__Data excerpts__:
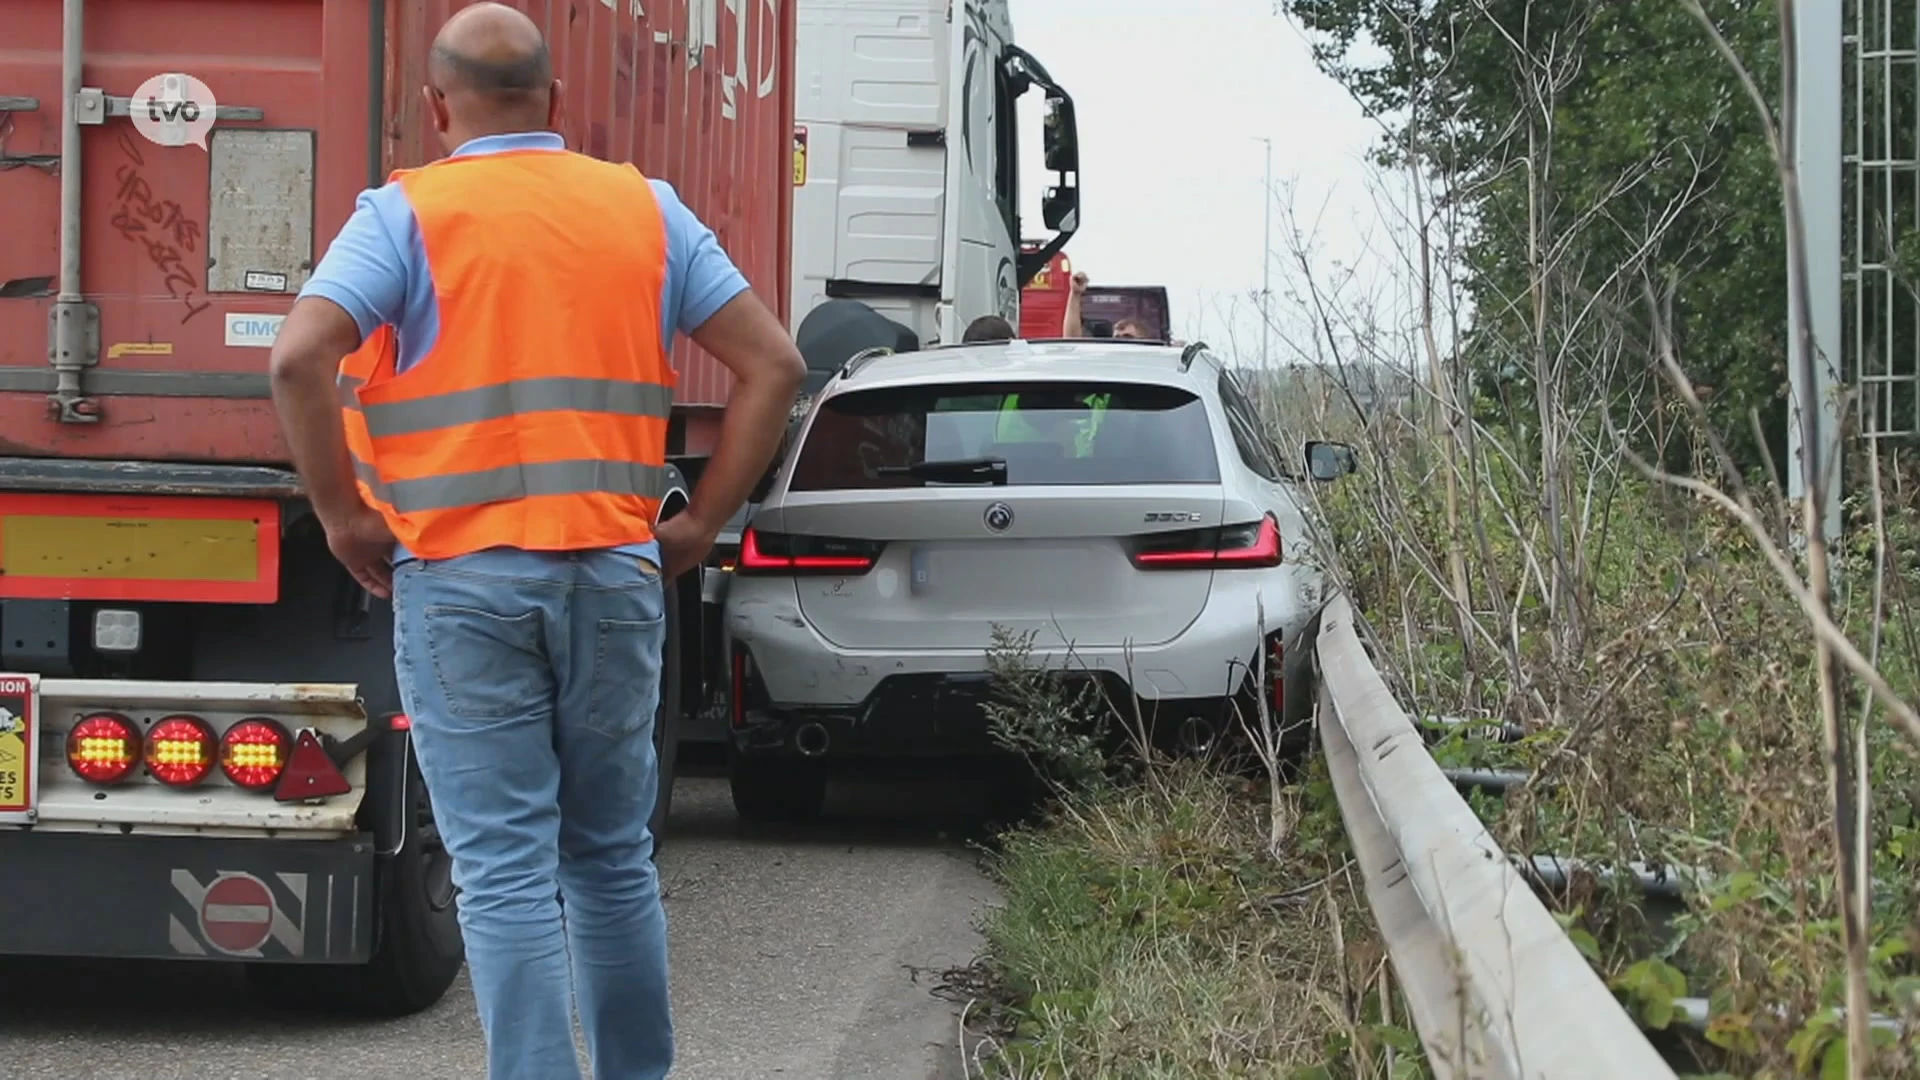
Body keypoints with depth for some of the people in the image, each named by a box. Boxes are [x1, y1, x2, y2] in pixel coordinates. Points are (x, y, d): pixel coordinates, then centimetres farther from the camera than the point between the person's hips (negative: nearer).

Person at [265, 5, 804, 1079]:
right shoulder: (647, 210, 9)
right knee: (615, 858, 17)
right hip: (616, 579, 3)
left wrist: (345, 517, -6)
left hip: (462, 580, -3)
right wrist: (699, 526, 7)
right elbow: (774, 364, 5)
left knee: (507, 874, -1)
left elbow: (301, 357, -16)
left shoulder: (408, 215, -2)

__Exercise objective__:
Word for word, restate all of the entries above and leave each picture out.

__Response to this task__:
Body keypoints with depth for some of the people in the image, each named by a box. Boxes are [x1, y1, x2, y2] in pixel coordinates. Points are (x, y, d): pixel coordinates, then centimetres farther from the camera than the point between the person's hips (negative: nearer).

Person at [265, 5, 804, 1079]:
right shoulder: (647, 210, 9)
right knee: (615, 858, 17)
right hip: (616, 579, 3)
left wrist: (345, 517, -6)
left hip: (462, 580, -3)
right wrist: (699, 526, 7)
right elbow: (774, 364, 5)
left knee: (507, 874, -1)
left elbow: (301, 357, -16)
left shoulder: (408, 215, -2)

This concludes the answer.